- [Task item]:
Top to bottom, every record is to be copied word for word.
╔══
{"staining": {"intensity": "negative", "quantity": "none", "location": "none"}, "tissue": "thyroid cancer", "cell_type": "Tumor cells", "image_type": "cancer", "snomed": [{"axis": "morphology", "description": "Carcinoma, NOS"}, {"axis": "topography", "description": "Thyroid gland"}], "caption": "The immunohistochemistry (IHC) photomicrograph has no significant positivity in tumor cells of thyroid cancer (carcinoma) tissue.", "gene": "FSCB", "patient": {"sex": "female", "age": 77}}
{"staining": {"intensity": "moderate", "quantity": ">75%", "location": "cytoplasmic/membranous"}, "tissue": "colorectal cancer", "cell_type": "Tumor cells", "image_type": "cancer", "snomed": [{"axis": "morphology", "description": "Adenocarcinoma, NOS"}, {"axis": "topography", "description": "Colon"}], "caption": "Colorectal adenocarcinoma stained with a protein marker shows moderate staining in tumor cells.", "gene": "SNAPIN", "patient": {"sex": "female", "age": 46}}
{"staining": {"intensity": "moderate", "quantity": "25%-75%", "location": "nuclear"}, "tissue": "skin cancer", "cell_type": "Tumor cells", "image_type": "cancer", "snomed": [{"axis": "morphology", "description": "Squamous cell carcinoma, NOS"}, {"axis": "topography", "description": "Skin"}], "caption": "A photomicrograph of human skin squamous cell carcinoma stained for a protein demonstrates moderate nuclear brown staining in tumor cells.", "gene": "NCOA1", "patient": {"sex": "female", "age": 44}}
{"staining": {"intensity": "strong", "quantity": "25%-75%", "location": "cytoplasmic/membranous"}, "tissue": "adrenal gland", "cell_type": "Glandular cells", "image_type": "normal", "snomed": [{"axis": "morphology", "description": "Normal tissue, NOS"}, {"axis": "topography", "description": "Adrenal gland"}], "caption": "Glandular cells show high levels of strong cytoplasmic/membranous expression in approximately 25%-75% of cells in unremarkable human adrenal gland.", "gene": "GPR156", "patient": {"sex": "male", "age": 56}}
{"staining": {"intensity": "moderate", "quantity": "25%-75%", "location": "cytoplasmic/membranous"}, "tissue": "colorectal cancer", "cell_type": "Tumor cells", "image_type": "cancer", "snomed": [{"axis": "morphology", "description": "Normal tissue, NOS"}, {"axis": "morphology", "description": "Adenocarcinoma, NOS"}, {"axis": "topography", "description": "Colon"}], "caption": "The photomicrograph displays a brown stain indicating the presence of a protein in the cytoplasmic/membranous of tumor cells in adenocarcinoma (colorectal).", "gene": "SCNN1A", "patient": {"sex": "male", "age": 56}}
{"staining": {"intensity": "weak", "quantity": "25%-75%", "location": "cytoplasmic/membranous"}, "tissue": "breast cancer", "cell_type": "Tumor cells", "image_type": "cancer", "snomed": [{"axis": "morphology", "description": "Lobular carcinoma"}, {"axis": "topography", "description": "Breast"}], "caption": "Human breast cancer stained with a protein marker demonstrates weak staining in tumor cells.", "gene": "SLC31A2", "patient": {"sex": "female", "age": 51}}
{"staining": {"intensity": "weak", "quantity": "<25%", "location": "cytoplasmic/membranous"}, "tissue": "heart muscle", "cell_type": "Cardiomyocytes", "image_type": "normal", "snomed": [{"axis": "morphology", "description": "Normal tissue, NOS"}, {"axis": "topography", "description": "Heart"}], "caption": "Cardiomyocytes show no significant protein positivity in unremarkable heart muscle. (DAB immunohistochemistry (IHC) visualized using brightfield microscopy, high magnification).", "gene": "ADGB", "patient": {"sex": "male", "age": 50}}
╚══
- [Your solution]:
{"staining": {"intensity": "negative", "quantity": "none", "location": "none"}, "tissue": "thyroid cancer", "cell_type": "Tumor cells", "image_type": "cancer", "snomed": [{"axis": "morphology", "description": "Carcinoma, NOS"}, {"axis": "topography", "description": "Thyroid gland"}], "caption": "The immunohistochemistry (IHC) photomicrograph has no significant positivity in tumor cells of thyroid cancer (carcinoma) tissue.", "gene": "FSCB", "patient": {"sex": "female", "age": 77}}
{"staining": {"intensity": "moderate", "quantity": ">75%", "location": "cytoplasmic/membranous"}, "tissue": "colorectal cancer", "cell_type": "Tumor cells", "image_type": "cancer", "snomed": [{"axis": "morphology", "description": "Adenocarcinoma, NOS"}, {"axis": "topography", "description": "Colon"}], "caption": "Colorectal adenocarcinoma stained with a protein marker shows moderate staining in tumor cells.", "gene": "SNAPIN", "patient": {"sex": "female", "age": 46}}
{"staining": {"intensity": "moderate", "quantity": "25%-75%", "location": "nuclear"}, "tissue": "skin cancer", "cell_type": "Tumor cells", "image_type": "cancer", "snomed": [{"axis": "morphology", "description": "Squamous cell carcinoma, NOS"}, {"axis": "topography", "description": "Skin"}], "caption": "A photomicrograph of human skin squamous cell carcinoma stained for a protein demonstrates moderate nuclear brown staining in tumor cells.", "gene": "NCOA1", "patient": {"sex": "female", "age": 44}}
{"staining": {"intensity": "strong", "quantity": "25%-75%", "location": "cytoplasmic/membranous"}, "tissue": "adrenal gland", "cell_type": "Glandular cells", "image_type": "normal", "snomed": [{"axis": "morphology", "description": "Normal tissue, NOS"}, {"axis": "topography", "description": "Adrenal gland"}], "caption": "Glandular cells show high levels of strong cytoplasmic/membranous expression in approximately 25%-75% of cells in unremarkable human adrenal gland.", "gene": "GPR156", "patient": {"sex": "male", "age": 56}}
{"staining": {"intensity": "moderate", "quantity": "25%-75%", "location": "cytoplasmic/membranous"}, "tissue": "colorectal cancer", "cell_type": "Tumor cells", "image_type": "cancer", "snomed": [{"axis": "morphology", "description": "Normal tissue, NOS"}, {"axis": "morphology", "description": "Adenocarcinoma, NOS"}, {"axis": "topography", "description": "Colon"}], "caption": "The photomicrograph displays a brown stain indicating the presence of a protein in the cytoplasmic/membranous of tumor cells in adenocarcinoma (colorectal).", "gene": "SCNN1A", "patient": {"sex": "male", "age": 56}}
{"staining": {"intensity": "weak", "quantity": "25%-75%", "location": "cytoplasmic/membranous"}, "tissue": "breast cancer", "cell_type": "Tumor cells", "image_type": "cancer", "snomed": [{"axis": "morphology", "description": "Lobular carcinoma"}, {"axis": "topography", "description": "Breast"}], "caption": "Human breast cancer stained with a protein marker demonstrates weak staining in tumor cells.", "gene": "SLC31A2", "patient": {"sex": "female", "age": 51}}
{"staining": {"intensity": "weak", "quantity": "<25%", "location": "cytoplasmic/membranous"}, "tissue": "heart muscle", "cell_type": "Cardiomyocytes", "image_type": "normal", "snomed": [{"axis": "morphology", "description": "Normal tissue, NOS"}, {"axis": "topography", "description": "Heart"}], "caption": "Cardiomyocytes show no significant protein positivity in unremarkable heart muscle. (DAB immunohistochemistry (IHC) visualized using brightfield microscopy, high magnification).", "gene": "ADGB", "patient": {"sex": "male", "age": 50}}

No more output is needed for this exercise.